Quel est le traitement ?
• Mesures hygiénodiététiques et arrêt des médicaments suspectés.
• Supplémentation en fer en cas de carence.
• Traitement médicamenteux si nécessaire. Trois agonistes dopaminergiques possèdent une AMM : ropinirole, pramipexole, rotigotine. S’ils sont contre-indiqués, des antiépileptiques (hors AMM) sont proposés : le clonazépam principalement, parfois la gabapentine. Des opiacés (tramadol, codéine) peuvent être utilisés en association ou seuls pour soulager les douleurs importantes.
CONSEILS HYGIÉNODIÉTÉTIQUES
• Augmenter l’activité physique.
• Diminuer les excitants (thé, café, alcool) et le tabac qui aggravent la maladie.
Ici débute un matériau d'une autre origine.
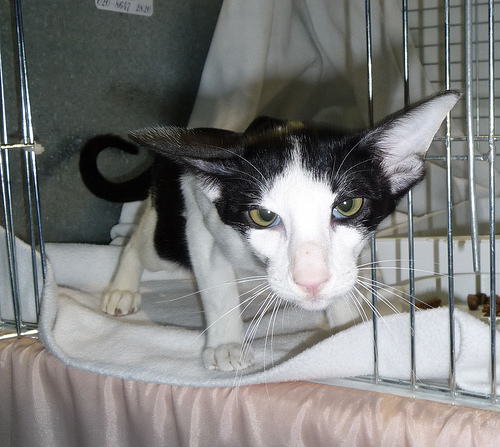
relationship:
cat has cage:
[76, 96, 482, 372] [2, 2, 498, 396]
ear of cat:
[358, 65, 445, 205] [76, 96, 482, 372]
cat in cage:
[76, 96, 473, 362] [2, 2, 498, 396]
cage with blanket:
[2, 2, 498, 396] [28, 220, 497, 419]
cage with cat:
[2, 2, 498, 396] [76, 96, 482, 372]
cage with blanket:
[2, 2, 498, 396] [272, 303, 498, 385]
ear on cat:
[120, 117, 256, 178] [78, 66, 477, 352]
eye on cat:
[241, 197, 283, 231] [76, 96, 482, 372]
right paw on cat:
[204, 341, 254, 373] [76, 96, 482, 372]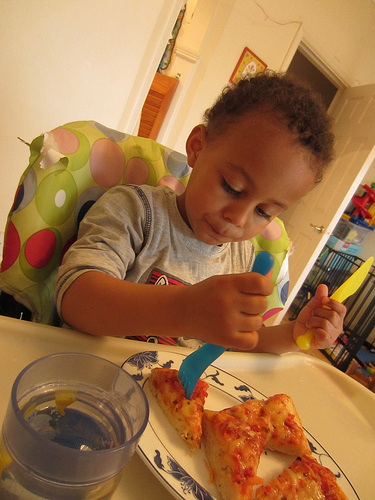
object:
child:
[52, 69, 349, 354]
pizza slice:
[149, 366, 208, 451]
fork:
[179, 252, 274, 400]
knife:
[296, 254, 375, 349]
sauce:
[172, 381, 182, 394]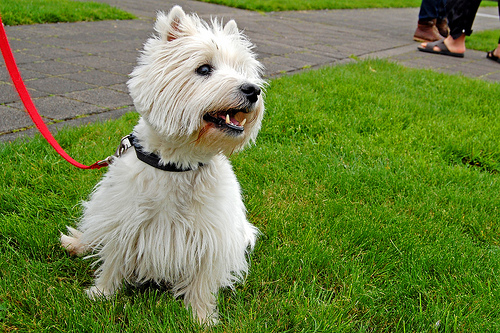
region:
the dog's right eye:
[187, 59, 215, 79]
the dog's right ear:
[155, 1, 197, 48]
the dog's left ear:
[215, 14, 243, 44]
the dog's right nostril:
[241, 81, 254, 97]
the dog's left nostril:
[256, 84, 262, 97]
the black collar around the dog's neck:
[127, 127, 209, 179]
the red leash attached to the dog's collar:
[0, 11, 132, 181]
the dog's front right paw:
[81, 270, 122, 308]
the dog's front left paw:
[178, 289, 228, 329]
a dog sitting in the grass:
[44, 3, 291, 329]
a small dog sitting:
[50, 4, 301, 314]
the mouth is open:
[180, 90, 270, 150]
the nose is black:
[229, 71, 266, 106]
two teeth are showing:
[204, 108, 255, 135]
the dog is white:
[51, 1, 319, 321]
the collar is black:
[130, 135, 206, 182]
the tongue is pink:
[210, 107, 247, 133]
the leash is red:
[3, 0, 120, 174]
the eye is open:
[173, 49, 223, 85]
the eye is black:
[172, 40, 222, 87]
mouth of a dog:
[203, 102, 267, 133]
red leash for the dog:
[1, 27, 98, 182]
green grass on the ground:
[303, 101, 498, 326]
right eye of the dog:
[192, 56, 215, 77]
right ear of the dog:
[154, 6, 196, 41]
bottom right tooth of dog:
[221, 108, 232, 128]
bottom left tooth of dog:
[235, 110, 247, 130]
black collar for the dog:
[124, 130, 209, 189]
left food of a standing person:
[418, 39, 475, 64]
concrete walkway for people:
[13, 23, 110, 113]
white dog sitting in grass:
[59, 20, 254, 332]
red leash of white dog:
[1, 31, 123, 189]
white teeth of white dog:
[224, 106, 245, 128]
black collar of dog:
[133, 135, 194, 181]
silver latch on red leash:
[92, 135, 131, 168]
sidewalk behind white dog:
[9, 2, 499, 112]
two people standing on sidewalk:
[407, 5, 496, 61]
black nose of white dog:
[237, 80, 286, 97]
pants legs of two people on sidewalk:
[412, 2, 498, 34]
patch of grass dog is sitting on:
[14, 59, 489, 326]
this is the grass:
[311, 75, 388, 221]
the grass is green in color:
[283, 186, 408, 283]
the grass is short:
[290, 172, 448, 299]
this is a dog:
[71, 13, 262, 303]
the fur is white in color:
[113, 189, 201, 251]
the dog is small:
[48, 0, 282, 326]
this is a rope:
[5, 53, 110, 183]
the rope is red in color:
[13, 69, 90, 171]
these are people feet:
[413, 4, 498, 61]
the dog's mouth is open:
[203, 100, 253, 137]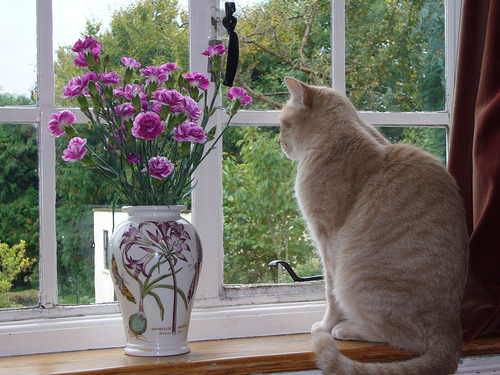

• Pratiquer des activités nécessitant une concentration intellectuelle au moment du coucher pour s’occuper l’esprit.
• Un massage des jambes ou l’application de chaud ou de froid peuvent améliorer les symptômes.
Sources : « Syndrome des jambes sans repos », Monaca C., « La Revue du praticien » (fiche pratique), 10 novembre 2009, tome 23, n° 829 ; « Syndrome des jambes sans repos : un diagnostic souvent méconnu », Azulay J.-P., « La Revue du praticien », tome 19, 18 décembre 2007, n° 702-703, pp. 935-937 ; « Les jambes sans repos. Désagréables mais sans complication », « Prescrire », juillet-août 2006, tome 26, n° 274, pp. 516-520.